Martin's makes ink and coding concerns disappear

Thermal-transfer printers on baggers at Martin’s snacks improve legibility and accuracy, lower labor costs, and provide coding flexibility.

Pw 8777 2 Printhead Film

Compared to multinational snack brands, Martin’s Potato Chips is a small operation that turns out an array of bagged salty snacks including popcorn and, of course, potato chips. Snackers in the Northeast U.S. count on Martin’s, while Martin’s counts on four side-by-side vertical form/fill/seal machines that produce a million bags of snacks monthly. Yet those workhorse baggers are no less critical than the coders that print information on each and every bag. If the coders, which are mounted on the backside above the film infeed web, are stopped for any reason, the bagger is stopped, and output stops with it.

Martin’s had printed its bags using contact coders since the early 1990s. These required operators for every product change to redo the metal typeset, a process similar to Benjamin Franklin’s day as a printer in nearby Philadelphia. Along with the time required for typeset changes, accuracy and readability had been a growing concern as wear and tear accumulated over time.

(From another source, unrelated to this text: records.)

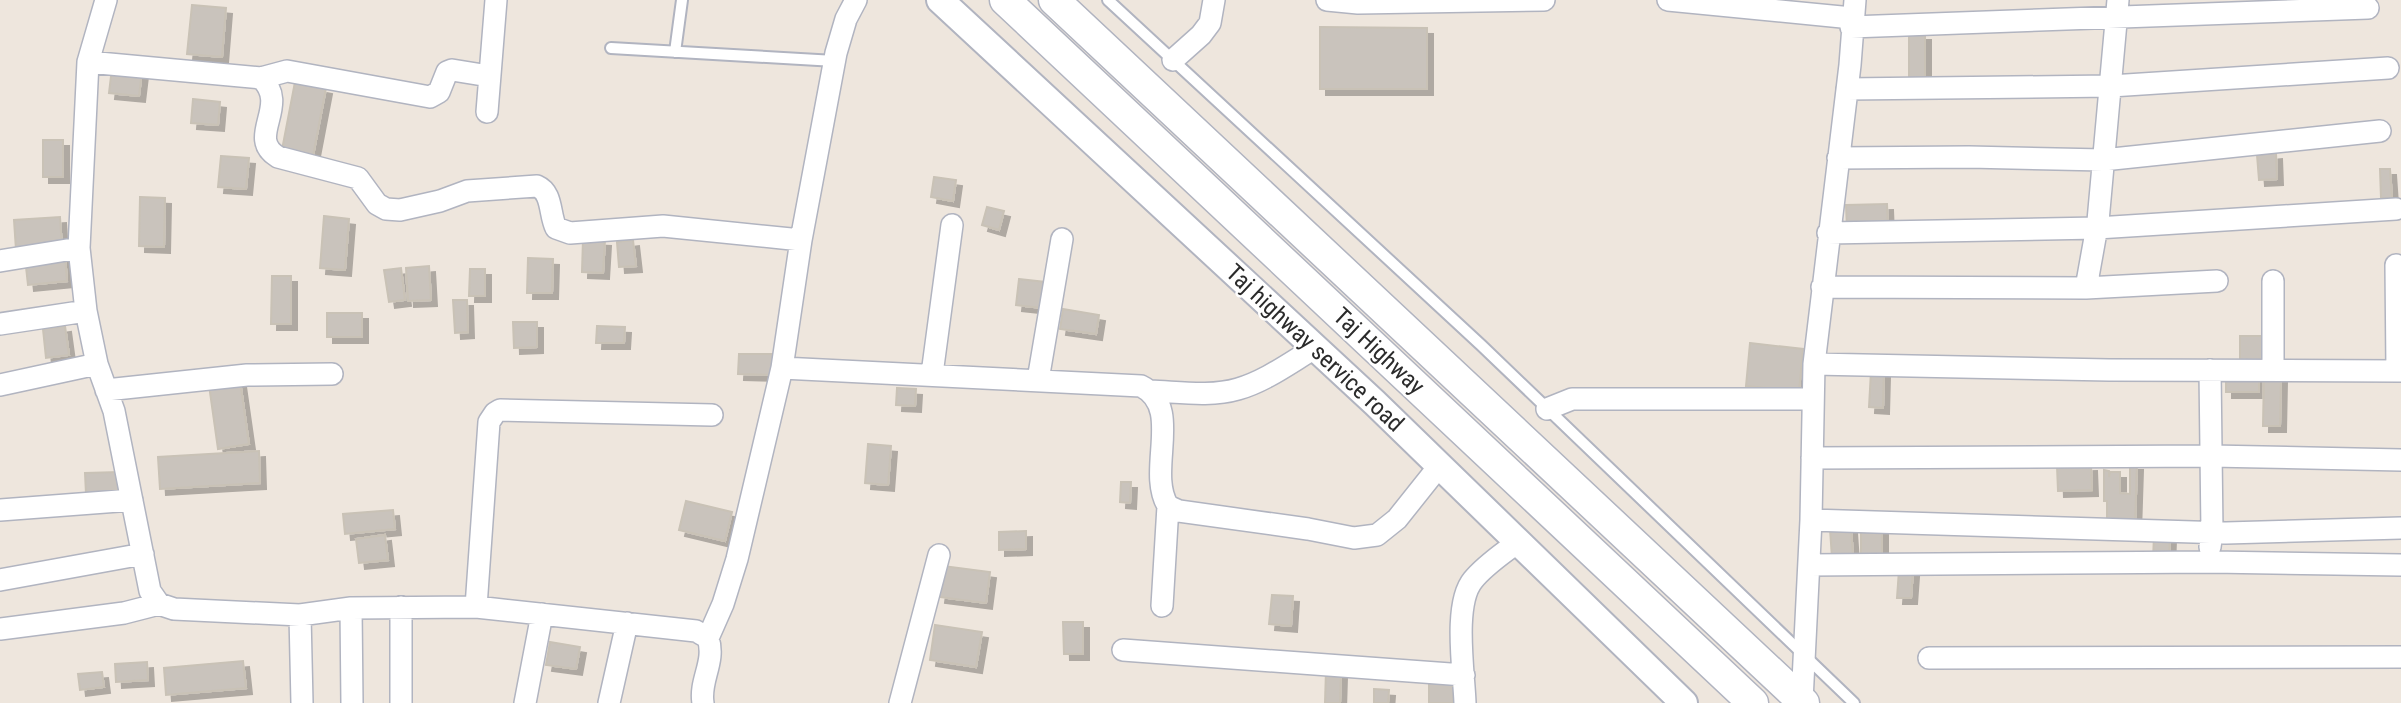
<svg xmlns="http://www.w3.org/2000/svg" width="2401" height="703" font-family="'Roboto Condensed',sans-serif">
<style>
.building{fill:#c9c3bc;stroke:#c9c2b6;stroke-width:2;filter:url(#shadow)}
.lines{fill:none;stroke-linecap:round;stroke-linejoin:round}
.service-casing{stroke:#b1b4c0;stroke-width:14}
.minor-casing{stroke:#b1b4c0;stroke-width:24}
.tertiary-casing{stroke:#b1b4c0;stroke-width:30}
.secondary-casing{stroke:#b1b4c0;stroke-width:33}
.service{stroke:#fff;stroke-width:10}
.minor{stroke:#fff;stroke-width:21}
.tertiary{stroke:#fff;stroke-width:26}
.secondary{stroke:#fff;stroke-width:30}
.labels{text-anchor:middle;stroke-width:5;stroke-linejoin:round;paint-order:stroke}
.street-label{font-size:24px;fill:#2b2b2b;stroke:#fff}
</style>
<defs>
<filter id="shadow"><feDropShadow dx="6" dy="6" stdDeviation="0" flood-color="#0004"/></filter>
</defs>
<rect width="100%" height="100%" fill="#eee6dd"/>
<path class="building" d="M192 5 226 8 222 57 187 54Z
M1320 27 1427 28V89H1320Z
M1909 34H1925V87H1909Z
M112 68 142 71 139 96 109 93Z
M295 82 326 88 312 161 281 155Z
M193 99 220 102 218 125 191 123Z
M43 140H63V177H43Z
M2276 153 2277 179 2259 180 2257 155Z
M221 156 249 158 246 189 218 187Z
M2380 169H2390L2392 198H2381Z
M934 177 956 180 953 201 931 197Z
M140 197 165 198 164 247 139 246Z
M1887 204 1888 228 1847 229 1846 205Z
M987 207 1004 211 999 230 982 225Z
M324 216 349 219 345 270 320 268Z
M60 217 62 248 16 250 14 220Z
M583 239 605 240 603 273 582 272Z
M633 240 636 266 619 267 617 242Z
M65 255 67 281 28 285 25 258Z
M528 258 553 259 552 293H527Z
M429 266 431 300 408 301 406 268Z
M401 268 405 300 389 302 384 270Z
M470 269H485V296H469Z
M272 276H291V324H271Z
M1019 279 1045 282 1042 308 1016 305Z
M453 300H467L468 332 455 333Z
M1063 309 1099 315 1096 334 1060 329Z
M327 313H362V337H327Z
M513 322H537V347L514 348Z
M65 326 69 355 46 358 43 329Z
M597 326 625 327 624 343H596Z
M2240 336H2266V363H2240Z
M1750 343 1803 349 1799 391 1746 386Z
M739 354H776V375L738 374Z
M1871 371H1884L1883 408 1869 407Z
M2226 372H2259V392H2226Z
M2264 374 2281 375 2280 426H2263Z
M240 381 249 444 218 449 209 385Z
M897 388 916 389 915 406 896 405Z
M868 444 891 446 888 485 865 483Z
M259 451 260 483 160 489 158 457Z
M2130 464H2137L2135 526 2107 525V501H2104V470L2109 471V477L2110 472H2120V493L2130 494Z
M2091 465 2092 490 2058 491 2057 466Z
M120 472 121 493 86 494 85 473Z
M1121 482H1131L1130 503 1120 502Z
M686 501 732 512 725 541 679 530Z
M393 510 395 529 345 534 343 514Z
M1851 527 1853 556 1832 558 1830 529Z
M1882 527V555H1861V528Z
M1026 531V549L999 550V532Z
M2154 534H2170L2169 562 2153 561Z
M385 535 388 560 359 563 356 539Z
M943 566 990 572 986 603 939 597Z
M1899 570 1913 571 1911 598H1897Z
M1272 595 1293 596 1291 626 1269 624Z
M1063 622H1083V654H1064Z
M935 625 982 632 976 667 930 660Z
M550 642 580 647 576 669 546 665Z
M243 661 246 688 166 695 164 668Z
M147 662 148 680 116 682 115 664Z
M1326 670 1341 671 1340 703H1325Z
M102 672 104 687 80 690 78 674Z
M1429 678H1453V703H1429Z
M1374 689 1389 690 1388 703H1374Z"/>
<g class="lines">
<defs>
<path id="service" d="M1108 0 1481 345 1854 703
M611 48 835 61
M675 52 682 0"/>
<path id="minor" d="M106 0 88 62 79 248 86 311 97 364 114 411 150 591 159 604 174 609 300 615 351 608 476 607 696 631 708 638C716 662 699 680 703 703
M1327 0 1358 3 1544 0
M1668 0 1852 18
M1851 27 2368 8
M1173 60 1201 35 1210 23 1214 0
M88 62 261 78C291 106 245 137 278 157L358 178 377 204 386 209 400 210 440 201 467 191 537 186C553 193 549 214 556 228L570 233 663 226 801 240
M261 78 287 71 430 97 439 92 447 72 452 70 489 76
M1847 89 2111 86 2388 68
M487 112 496 0
M1838 158 1969 157 2103 160 2380 131
M1828 233 2097 228 2396 209
M0 261 79 248
M2396 265 2397 371
M2273 281V369
M1822 287 2086 288 2217 281
M2086 288 2098 221 2118 0
M0 324 86 311
M1814 364 1850 65 1855 0
M782 368 1141 386C1184 407 1146 471 1168 506L1179 511 1308 529 1354 538 1377 535 1397 519 1440 465
M2210 370 2212 532 2210 547
M932 374 952 225
M1038 380 1062 239
M0 385 97 364
M106 390 247 375 332 374
M1151 391C1179 392 1211 397 1238 389 1266 381 1291 362 1315 348
M1547 409 1572 399H1813
M1812 458 2211 456 2401 460
M0 510 132 500
M1811 520 2226 533 2401 528
M1809 565 2212 562 2401 565
M0 580 143 554
M1162 606 1168 506
M476 607 489 422 495 413 500 410 712 415
M351 608 352 703
M300 615 302 703
M0 629 124 613 159 604
M708 638 723 604 737 559 782 368 801 240 836 53 846 19 856 0
M1123 650 1464 675
M1929 658 2401 657
M1802 701 1811 520 1814 364 2109 370 2401 371
M401 703V607
M525 703 542 614
M609 703 627 623
M900 703 939 555
M1465 703C1464 672 1453 604 1473 580 1486 564 1504 553 1519 541"/>
<path id="tertiary" d="M940 0 1375 403 1684 703"/>
<path id="secondary" d="M1005 0 1753 703
M1054 0 1804 703"/>
</defs>
<use href="#service" class="service-casing"/>
<use href="#minor" class="minor-casing"/>
<use href="#tertiary" class="tertiary-casing"/>
<use href="#secondary" class="secondary-casing"/>
<use href="#service" class="service"/>
<use href="#minor" class="minor"/>
<use href="#tertiary" class="tertiary"/>
<use href="#secondary" class="secondary"/>
</g>
<g class="labels">
<g class="street-label">
<text transform="translate(1315 348) rotate(43)" y="8">Taj highway service road</text>
<text transform="translate(1379 351) rotate(43)" y="8">Taj Highway</text>
</g>
</g>
</svg>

The printed message was prone to smearing, the ink took time to dry, and it would sometimes leave marks on the forming tube that could smear on the packaging film, according to Martin’s vice president of operations Glenn Zearfoss. Also, each coder could be expected to break down about three times weekly, he adds.

More than four years ago, Martin’s installed Videojet (www.videojet.com) Data Flex thermal-transfer printers on two of its baggers at its 75,000-sq-ft facility in Thomasville, PA. These units began coding improvements that would be completed four years later.

“The company looked forward to improving reliability with the Videojets,” says Zearfoss, who notes the main improvements:

 Accuracy. “Our date coding is always correct because it’s programmed into the coder itself—no one can pick the wrong number to put in the date code.”

 Print flexibility. “We have complete flexibility to print, larger or smaller, whatever we want.”

 Real-time coding. “The time of day is printed and can be used to trace packaging. We can look at the bag code and tell exactly which bagger and which operator.” Before, Martin’s was limited to a shift code, which could sometimes run as long as 10 hours, making precise tracking difficult.